Une fois cette éventualité vérifiée, les chercheurs se pencheront sur les modalités de cette croissance. Ils vont comparer une culture jumelle qui restera sur Terre à celle qui sera envoyée à bord de l’ISS. L’objectif de cette expérience croisée sera de déterminer exactement l’impact de la microgravité sur la croissance et la différenciation. « Nous voulons tester si elles vont pousser plus vite, comparer le nombre de changements génétiques, et vérifier si elles pourraient rester dans un état pluripotent », explique Clive Svendsen, co-responsable scientifique de la mission.

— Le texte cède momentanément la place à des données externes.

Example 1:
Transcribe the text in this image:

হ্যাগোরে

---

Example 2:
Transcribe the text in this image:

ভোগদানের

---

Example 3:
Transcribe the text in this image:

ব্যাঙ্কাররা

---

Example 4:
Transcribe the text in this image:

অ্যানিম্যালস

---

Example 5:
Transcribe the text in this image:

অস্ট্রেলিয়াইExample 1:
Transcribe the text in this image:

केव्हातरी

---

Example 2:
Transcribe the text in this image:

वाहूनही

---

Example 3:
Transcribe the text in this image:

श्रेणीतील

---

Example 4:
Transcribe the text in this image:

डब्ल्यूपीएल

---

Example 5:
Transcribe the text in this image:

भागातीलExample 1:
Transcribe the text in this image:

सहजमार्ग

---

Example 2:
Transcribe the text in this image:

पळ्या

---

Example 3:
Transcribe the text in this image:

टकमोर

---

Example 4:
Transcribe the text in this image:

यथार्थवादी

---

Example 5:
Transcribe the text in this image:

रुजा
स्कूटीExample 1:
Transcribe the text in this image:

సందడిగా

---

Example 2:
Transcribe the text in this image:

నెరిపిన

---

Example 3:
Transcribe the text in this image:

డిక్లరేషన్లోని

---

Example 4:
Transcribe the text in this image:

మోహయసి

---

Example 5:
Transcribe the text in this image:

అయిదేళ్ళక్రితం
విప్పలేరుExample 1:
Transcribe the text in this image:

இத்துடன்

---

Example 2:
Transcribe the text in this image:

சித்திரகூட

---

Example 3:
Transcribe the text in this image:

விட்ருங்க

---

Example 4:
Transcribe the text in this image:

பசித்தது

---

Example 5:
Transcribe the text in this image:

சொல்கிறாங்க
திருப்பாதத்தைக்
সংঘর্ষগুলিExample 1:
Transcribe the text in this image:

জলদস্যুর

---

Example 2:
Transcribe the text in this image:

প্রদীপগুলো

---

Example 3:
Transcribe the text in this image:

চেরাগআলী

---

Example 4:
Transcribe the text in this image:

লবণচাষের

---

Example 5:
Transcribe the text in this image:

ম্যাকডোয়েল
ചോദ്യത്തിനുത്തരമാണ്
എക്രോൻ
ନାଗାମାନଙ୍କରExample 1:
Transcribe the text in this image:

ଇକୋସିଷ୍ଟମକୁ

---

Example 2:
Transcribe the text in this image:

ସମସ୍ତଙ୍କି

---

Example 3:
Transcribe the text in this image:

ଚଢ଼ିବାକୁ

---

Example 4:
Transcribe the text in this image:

Le futur de la médecine régénérative
Si ces expériences s’avèrent concluantes, il s’agira d’une excellente nouvelle à plusieurs niveaux. Pour commencer, s’il s’avère que le processus fonctionne bien en microgravité, on pourrait envisager de construire de véritables usines orbitales à cellules souches pour alimenter la médecine régénérative terrestre.
Mais le cas échéant, il serait évidemment très contraignant de cultiver toutes ces cellules dans l’espace. Le vrai enjeu sera surtout de trouver un moyen de répliquer le processus sur Terre. Avec un peu de chance, ces expériences jumelées permettront de repérer une protéine ou un gène bien spécifique que les bio-ingénieurs pourraient utiliser pour augmenter massivement notre capacité à produire des IPSC — avec une petite révolution médicale à la clé.
C’est plus anecdotique pour l’instant, mais de nombreux spécialistes considèrent aussi que ces IPSC pourraient jouer un rôle déterminant dans le futur de la conquête spatiale. Grâce à leur flexibilité, elles pourraient permettre aux futurs colons qui partiront s’installer sur la Lune ou sur Mars de développer une grande variété de traitements sur mesure directement sur place, et à partir d’un seul et unique matériau de base. C’est évidemment un avantage considérable dans ce contexte où la marge de manœuvre et les ressources seront sévèrement limitées.
Nous en sommes encore loin pour le moment. Mais il sera tout de même très intéressant de suivre les conclusions de cette expérience unique en son genre. Nous vous donnons donc rendez-vous à la publication des résultats, qui arriveront vraisemblablement quelques mois après le lancement du 21 mai prochain.